• WHAT NEEDS TO BE DONE
In your output, repeat each entry exactly and include no pictures.

• AVAILABLE DATA
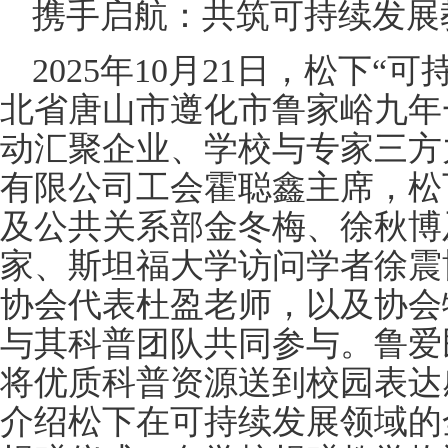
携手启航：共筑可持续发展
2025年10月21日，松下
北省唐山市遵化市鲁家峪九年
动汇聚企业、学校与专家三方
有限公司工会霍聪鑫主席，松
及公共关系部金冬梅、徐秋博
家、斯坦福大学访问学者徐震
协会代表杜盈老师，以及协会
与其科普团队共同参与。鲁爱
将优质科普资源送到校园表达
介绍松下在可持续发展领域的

• SOLUTION
携手启航：共筑可持续发展
2025年10月21日，松下
北省唐山市遵化市鲁家峪九年
动汇聚企业、学校与专家三方
有限公司工会霍聪鑫主席，松
及公共关系部金冬梅、徐秋博
家、斯坦福大学访问学者徐震
协会代表杜盈老师，以及协会
与其科普团队共同参与。鲁爱
将优质科普资源送到校园表达
介绍松下在可持续发展领域的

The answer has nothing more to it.